> [YOUR GOAL] Tally the lines of the records below that include the word "http", and write down only that tally.

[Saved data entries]
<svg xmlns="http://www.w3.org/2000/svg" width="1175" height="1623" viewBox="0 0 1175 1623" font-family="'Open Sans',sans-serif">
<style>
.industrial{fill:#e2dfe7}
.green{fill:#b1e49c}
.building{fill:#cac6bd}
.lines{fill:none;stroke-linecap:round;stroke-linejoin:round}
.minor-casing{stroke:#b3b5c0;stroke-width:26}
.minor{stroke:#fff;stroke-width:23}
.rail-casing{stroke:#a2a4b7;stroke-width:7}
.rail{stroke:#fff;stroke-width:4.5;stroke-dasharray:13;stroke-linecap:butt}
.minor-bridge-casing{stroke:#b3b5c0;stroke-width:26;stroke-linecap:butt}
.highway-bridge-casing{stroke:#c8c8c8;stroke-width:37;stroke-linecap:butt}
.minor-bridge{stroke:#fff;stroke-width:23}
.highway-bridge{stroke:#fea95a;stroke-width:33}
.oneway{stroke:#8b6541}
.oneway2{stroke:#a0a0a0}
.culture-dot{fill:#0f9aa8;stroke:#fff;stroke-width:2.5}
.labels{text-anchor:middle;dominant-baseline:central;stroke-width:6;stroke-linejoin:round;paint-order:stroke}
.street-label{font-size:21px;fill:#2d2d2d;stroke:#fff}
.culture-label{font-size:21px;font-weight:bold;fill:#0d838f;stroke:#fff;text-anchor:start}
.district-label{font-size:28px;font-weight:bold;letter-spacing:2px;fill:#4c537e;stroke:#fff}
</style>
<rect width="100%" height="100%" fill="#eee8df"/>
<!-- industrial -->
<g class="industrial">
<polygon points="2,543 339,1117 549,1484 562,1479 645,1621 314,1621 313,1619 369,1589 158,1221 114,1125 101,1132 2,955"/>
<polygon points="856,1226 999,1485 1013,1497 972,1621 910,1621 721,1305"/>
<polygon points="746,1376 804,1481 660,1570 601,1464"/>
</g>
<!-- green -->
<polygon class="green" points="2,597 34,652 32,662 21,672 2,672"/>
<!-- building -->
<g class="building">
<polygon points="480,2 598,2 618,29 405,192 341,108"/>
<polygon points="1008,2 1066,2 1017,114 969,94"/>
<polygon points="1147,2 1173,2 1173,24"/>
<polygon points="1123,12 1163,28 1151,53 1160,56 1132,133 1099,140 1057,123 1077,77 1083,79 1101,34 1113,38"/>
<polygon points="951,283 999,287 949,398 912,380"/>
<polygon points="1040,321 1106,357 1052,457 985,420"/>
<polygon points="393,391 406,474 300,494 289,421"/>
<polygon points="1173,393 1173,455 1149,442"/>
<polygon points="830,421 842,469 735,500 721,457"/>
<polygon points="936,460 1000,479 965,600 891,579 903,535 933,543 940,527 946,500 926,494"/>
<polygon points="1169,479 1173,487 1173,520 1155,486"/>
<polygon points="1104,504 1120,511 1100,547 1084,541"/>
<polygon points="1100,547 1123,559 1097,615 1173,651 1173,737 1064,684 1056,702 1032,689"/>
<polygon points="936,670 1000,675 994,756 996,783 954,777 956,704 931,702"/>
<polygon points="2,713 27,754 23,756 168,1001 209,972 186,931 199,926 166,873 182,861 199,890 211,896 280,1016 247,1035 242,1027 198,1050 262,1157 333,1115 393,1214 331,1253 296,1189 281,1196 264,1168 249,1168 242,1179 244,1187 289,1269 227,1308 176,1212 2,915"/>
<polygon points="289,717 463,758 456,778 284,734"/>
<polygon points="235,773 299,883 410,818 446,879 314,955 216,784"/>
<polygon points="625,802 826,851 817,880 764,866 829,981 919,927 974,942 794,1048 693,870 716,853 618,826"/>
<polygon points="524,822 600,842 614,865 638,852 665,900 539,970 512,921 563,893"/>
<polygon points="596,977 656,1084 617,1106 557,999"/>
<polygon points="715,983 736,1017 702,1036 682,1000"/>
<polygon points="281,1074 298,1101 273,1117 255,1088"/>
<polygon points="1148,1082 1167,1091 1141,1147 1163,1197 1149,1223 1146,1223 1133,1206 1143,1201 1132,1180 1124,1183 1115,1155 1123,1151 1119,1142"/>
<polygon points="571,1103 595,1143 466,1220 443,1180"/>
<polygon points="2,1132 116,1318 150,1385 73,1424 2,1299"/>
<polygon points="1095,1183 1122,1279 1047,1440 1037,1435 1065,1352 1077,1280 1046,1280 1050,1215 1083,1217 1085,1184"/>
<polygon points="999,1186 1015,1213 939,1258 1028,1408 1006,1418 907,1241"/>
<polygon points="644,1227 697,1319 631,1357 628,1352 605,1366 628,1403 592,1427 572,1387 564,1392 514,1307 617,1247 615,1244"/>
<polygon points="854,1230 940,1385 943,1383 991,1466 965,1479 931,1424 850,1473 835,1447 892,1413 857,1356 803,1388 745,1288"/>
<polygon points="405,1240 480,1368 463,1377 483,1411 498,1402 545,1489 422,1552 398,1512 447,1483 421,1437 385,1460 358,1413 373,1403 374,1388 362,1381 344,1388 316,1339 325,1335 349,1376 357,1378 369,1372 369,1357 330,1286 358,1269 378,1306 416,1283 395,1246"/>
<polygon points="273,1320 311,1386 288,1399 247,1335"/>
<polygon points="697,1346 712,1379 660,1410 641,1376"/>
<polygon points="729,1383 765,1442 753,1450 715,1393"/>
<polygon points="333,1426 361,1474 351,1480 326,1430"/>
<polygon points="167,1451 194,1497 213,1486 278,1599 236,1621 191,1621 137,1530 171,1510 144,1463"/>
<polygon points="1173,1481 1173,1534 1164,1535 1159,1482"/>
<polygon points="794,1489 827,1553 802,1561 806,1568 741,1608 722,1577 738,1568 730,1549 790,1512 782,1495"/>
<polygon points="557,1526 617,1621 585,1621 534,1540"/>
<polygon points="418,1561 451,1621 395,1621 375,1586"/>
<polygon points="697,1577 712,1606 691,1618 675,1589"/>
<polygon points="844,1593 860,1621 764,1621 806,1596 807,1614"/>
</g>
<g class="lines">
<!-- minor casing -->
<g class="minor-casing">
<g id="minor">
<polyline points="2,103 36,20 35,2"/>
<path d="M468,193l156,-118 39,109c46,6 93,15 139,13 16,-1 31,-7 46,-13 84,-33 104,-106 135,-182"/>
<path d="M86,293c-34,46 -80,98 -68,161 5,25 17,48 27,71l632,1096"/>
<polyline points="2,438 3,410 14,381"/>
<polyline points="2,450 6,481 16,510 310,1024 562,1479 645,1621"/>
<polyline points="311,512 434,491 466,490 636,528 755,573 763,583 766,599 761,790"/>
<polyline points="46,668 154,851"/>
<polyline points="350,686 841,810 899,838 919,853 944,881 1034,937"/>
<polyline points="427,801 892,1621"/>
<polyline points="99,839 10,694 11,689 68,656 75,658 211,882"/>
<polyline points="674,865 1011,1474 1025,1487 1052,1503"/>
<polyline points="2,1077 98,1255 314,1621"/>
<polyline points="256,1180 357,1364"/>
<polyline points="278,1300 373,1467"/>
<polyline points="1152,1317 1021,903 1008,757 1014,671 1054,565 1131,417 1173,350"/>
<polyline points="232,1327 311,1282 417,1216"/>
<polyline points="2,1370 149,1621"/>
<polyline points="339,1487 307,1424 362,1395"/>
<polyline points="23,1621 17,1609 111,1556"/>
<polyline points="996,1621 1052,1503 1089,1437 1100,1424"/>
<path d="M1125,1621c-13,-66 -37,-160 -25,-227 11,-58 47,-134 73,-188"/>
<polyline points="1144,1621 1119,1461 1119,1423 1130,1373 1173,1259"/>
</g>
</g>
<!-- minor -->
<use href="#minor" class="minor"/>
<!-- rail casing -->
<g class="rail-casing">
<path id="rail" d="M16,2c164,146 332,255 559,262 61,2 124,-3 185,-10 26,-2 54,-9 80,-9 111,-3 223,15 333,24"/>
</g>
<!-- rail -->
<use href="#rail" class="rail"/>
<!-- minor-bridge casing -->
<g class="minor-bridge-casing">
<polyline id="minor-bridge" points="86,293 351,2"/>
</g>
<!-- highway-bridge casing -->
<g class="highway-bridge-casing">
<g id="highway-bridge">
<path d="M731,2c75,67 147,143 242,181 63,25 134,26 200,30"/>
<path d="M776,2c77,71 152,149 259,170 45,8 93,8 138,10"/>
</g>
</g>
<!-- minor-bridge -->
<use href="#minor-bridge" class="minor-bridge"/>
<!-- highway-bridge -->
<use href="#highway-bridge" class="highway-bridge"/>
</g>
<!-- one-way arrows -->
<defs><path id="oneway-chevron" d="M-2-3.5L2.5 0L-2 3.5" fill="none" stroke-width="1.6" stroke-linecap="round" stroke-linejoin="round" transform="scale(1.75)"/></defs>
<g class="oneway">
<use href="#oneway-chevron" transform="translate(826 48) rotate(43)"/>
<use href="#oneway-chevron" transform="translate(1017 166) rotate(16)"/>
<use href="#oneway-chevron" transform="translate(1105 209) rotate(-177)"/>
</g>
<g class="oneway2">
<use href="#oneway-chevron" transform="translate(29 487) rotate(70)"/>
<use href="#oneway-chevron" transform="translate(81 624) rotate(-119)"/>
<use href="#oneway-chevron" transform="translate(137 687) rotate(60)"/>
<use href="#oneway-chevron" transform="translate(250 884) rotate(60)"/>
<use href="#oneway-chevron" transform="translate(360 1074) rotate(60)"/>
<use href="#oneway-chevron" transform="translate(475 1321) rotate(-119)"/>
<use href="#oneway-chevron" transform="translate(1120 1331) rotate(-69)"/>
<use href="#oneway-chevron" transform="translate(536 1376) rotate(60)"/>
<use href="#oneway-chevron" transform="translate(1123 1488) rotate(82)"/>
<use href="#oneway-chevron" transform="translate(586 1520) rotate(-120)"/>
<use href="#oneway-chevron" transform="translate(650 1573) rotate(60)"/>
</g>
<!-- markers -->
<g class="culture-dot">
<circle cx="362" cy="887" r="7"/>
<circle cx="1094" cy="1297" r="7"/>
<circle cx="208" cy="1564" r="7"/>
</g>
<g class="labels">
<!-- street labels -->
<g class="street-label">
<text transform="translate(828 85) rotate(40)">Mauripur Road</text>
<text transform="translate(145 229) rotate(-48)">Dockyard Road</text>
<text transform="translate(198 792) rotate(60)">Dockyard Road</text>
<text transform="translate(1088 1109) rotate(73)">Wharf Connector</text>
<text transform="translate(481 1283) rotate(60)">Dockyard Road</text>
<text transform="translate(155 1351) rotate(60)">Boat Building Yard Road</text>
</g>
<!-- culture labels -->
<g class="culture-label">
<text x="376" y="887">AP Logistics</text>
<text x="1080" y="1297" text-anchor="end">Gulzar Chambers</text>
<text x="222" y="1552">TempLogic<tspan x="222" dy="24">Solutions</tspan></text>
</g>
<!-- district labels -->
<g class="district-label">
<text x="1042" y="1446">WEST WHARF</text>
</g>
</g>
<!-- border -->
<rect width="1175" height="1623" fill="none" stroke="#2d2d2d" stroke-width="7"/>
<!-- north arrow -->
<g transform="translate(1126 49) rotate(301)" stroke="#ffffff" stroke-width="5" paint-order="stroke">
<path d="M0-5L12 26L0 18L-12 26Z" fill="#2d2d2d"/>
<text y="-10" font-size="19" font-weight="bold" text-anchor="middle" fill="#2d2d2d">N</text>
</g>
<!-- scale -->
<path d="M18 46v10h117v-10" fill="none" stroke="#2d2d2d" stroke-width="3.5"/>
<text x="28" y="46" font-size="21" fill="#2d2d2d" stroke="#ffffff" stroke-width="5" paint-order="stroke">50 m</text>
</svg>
==
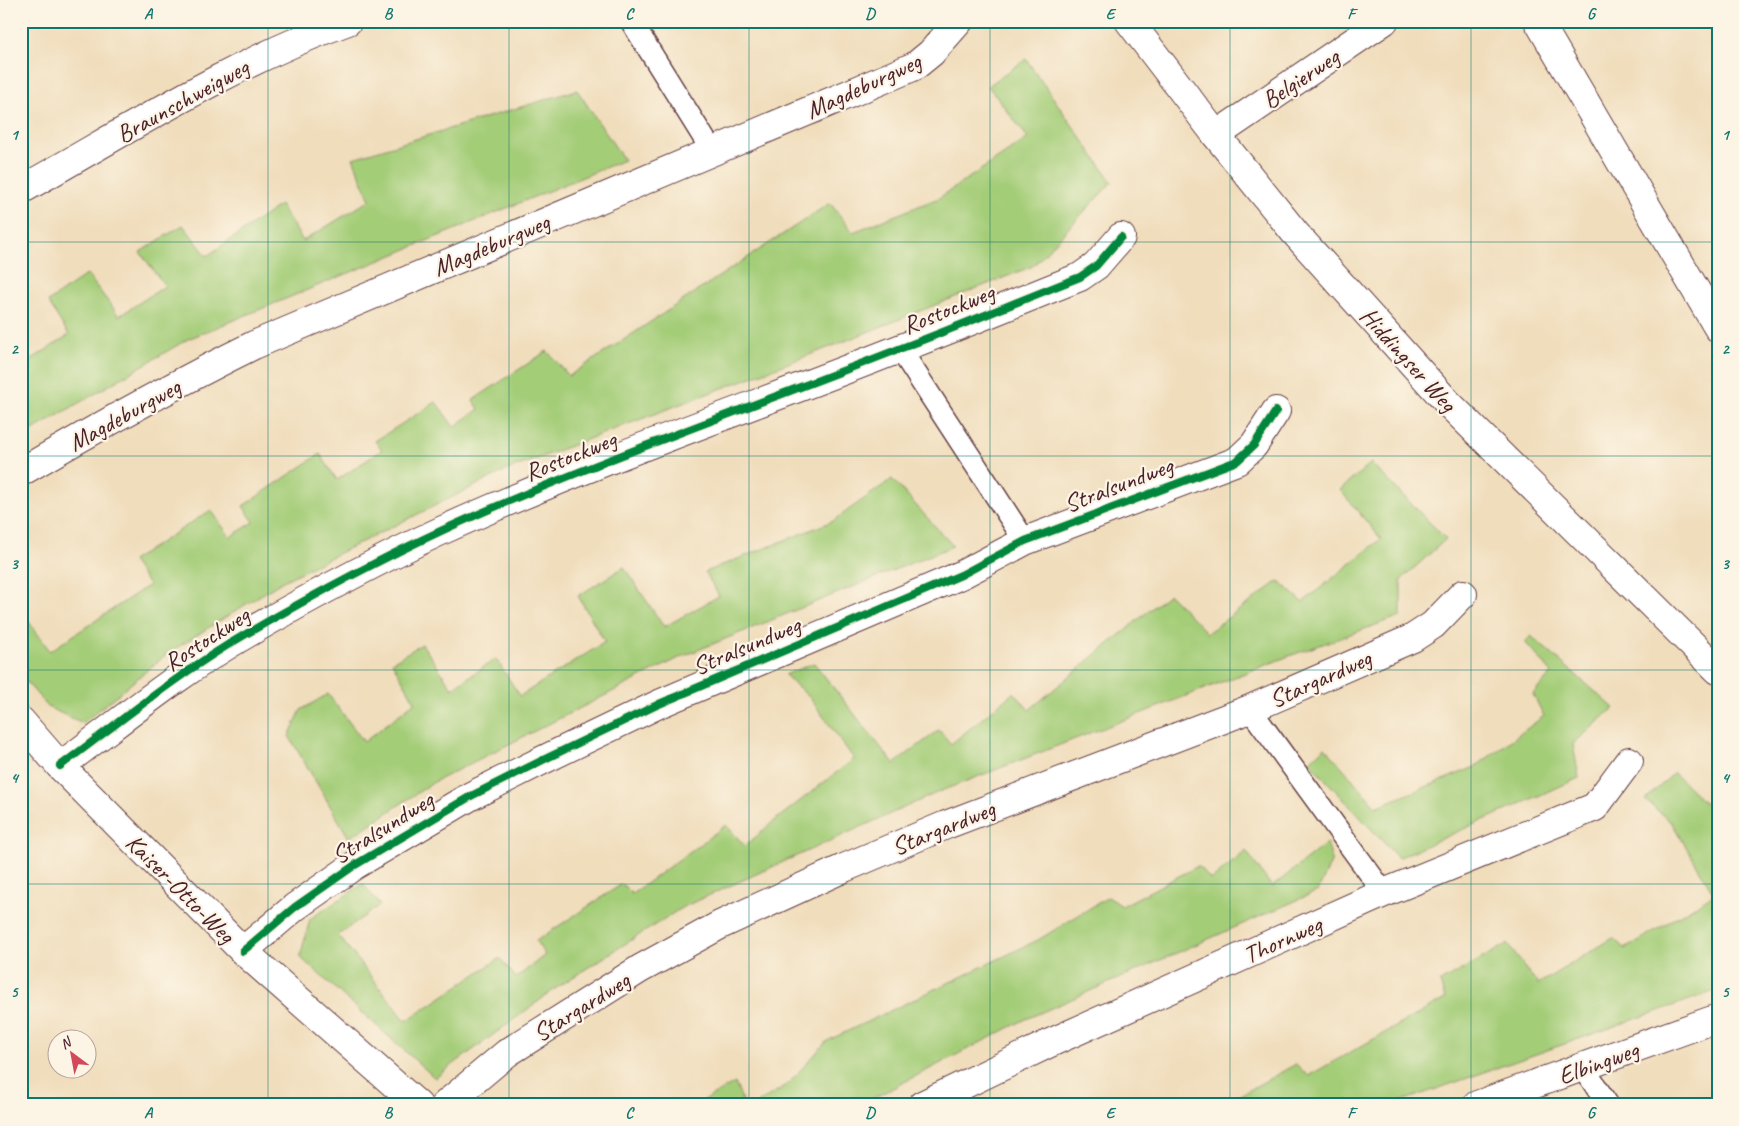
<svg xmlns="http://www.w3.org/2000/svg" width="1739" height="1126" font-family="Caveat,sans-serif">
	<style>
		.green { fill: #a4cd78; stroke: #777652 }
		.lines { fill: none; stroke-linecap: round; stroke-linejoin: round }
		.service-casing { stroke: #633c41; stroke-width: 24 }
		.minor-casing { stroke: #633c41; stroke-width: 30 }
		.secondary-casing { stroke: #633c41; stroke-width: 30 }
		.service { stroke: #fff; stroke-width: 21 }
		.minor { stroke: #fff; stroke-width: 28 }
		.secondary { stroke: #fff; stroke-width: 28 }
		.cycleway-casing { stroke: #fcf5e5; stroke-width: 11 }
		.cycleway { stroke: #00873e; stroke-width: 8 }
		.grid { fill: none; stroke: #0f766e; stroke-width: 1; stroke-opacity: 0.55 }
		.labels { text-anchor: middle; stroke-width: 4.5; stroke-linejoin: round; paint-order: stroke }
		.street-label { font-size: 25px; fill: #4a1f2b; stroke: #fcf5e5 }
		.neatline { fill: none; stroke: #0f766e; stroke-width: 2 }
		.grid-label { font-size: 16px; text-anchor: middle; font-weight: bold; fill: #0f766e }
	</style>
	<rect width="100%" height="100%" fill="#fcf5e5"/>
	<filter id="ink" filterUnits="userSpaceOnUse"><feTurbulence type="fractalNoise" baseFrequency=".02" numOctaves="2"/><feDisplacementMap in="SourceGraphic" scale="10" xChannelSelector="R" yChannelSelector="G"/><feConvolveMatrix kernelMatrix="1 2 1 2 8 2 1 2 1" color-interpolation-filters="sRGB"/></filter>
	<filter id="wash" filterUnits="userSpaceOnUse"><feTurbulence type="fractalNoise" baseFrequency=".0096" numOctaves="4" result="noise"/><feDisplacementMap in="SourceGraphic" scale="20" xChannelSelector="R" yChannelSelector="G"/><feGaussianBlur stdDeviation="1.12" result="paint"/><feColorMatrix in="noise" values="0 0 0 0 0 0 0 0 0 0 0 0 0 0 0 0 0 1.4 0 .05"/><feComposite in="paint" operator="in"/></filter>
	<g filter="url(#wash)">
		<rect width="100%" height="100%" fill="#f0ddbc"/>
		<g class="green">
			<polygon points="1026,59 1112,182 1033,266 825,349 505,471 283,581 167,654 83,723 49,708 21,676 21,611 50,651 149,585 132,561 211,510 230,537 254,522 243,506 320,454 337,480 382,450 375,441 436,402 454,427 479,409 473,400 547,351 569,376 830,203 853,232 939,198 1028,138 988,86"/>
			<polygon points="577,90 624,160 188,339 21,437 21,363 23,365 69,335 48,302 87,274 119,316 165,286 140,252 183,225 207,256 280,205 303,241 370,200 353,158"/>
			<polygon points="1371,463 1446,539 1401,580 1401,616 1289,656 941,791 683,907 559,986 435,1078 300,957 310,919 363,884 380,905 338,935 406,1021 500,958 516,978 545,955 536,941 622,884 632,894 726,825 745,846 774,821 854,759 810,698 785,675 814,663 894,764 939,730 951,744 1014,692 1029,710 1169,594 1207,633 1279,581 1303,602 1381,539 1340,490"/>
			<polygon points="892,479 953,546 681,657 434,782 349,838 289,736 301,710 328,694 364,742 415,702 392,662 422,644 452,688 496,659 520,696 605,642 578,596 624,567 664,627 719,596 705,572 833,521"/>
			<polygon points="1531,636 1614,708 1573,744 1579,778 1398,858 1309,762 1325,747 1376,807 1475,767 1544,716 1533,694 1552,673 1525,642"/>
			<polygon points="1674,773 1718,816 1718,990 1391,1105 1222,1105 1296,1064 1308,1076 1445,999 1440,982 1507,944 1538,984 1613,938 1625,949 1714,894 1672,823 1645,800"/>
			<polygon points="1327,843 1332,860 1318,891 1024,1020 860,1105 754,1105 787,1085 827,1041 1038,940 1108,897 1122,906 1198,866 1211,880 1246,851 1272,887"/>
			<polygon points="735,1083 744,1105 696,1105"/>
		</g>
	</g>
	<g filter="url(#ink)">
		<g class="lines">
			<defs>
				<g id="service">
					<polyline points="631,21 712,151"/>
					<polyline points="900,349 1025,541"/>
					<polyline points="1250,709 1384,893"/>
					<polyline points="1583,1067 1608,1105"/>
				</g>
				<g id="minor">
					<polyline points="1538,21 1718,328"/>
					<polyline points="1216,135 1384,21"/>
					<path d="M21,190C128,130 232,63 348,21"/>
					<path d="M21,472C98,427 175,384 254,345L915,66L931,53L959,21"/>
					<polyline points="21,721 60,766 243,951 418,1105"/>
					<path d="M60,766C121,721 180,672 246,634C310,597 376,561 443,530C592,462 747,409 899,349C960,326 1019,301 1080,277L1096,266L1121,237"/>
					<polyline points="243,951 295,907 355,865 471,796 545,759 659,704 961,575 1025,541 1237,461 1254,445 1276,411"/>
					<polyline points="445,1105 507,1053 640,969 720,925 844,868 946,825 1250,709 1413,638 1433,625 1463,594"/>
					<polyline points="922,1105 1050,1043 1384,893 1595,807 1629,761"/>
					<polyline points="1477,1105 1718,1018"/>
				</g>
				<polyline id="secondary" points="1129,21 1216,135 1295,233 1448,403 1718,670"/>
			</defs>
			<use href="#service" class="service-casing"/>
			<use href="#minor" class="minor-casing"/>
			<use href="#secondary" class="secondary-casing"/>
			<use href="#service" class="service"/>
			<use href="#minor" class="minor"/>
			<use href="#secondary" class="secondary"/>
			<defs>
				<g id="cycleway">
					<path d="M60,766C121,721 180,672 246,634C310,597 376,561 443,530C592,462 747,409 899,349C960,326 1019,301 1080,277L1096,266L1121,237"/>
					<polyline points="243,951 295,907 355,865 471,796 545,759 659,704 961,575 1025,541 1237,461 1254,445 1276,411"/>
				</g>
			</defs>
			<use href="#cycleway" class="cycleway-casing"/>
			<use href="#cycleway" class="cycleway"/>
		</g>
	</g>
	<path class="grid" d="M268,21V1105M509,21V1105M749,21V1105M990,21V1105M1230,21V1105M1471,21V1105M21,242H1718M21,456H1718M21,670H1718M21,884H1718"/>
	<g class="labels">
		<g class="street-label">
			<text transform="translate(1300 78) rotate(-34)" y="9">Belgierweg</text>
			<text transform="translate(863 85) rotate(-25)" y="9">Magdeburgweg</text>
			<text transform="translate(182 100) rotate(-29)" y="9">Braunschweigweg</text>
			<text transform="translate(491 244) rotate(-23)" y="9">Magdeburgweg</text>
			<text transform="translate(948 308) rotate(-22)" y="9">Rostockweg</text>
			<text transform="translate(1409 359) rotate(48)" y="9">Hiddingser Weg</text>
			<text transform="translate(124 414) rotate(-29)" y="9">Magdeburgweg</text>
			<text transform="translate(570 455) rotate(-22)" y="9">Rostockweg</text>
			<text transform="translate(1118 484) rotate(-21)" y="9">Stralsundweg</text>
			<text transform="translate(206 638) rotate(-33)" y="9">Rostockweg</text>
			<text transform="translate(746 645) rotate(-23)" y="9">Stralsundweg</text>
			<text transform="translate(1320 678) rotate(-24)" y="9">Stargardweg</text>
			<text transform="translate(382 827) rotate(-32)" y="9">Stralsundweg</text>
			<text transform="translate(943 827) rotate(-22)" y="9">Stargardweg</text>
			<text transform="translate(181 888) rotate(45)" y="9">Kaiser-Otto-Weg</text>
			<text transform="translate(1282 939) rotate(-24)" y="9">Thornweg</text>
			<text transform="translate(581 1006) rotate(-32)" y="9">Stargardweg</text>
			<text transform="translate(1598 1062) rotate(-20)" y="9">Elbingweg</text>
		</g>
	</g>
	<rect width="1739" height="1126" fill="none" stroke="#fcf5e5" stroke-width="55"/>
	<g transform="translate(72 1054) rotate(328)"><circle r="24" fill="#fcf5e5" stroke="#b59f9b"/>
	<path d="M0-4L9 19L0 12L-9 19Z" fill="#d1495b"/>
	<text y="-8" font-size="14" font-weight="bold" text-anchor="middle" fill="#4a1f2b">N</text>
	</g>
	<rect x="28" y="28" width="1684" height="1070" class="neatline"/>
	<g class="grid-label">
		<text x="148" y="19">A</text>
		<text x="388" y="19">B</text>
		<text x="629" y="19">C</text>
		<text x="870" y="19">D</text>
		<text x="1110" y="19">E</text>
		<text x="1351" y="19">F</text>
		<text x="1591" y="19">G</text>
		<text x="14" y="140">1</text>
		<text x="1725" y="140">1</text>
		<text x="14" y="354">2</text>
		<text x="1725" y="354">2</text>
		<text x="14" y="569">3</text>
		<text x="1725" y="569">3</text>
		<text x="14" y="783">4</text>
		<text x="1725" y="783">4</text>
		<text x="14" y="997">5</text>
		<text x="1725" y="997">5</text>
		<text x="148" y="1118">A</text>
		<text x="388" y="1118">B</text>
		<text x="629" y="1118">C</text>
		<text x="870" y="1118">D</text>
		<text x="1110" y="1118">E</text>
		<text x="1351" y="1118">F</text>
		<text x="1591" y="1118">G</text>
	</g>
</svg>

> [SOLUTION TO THIS TASK] 2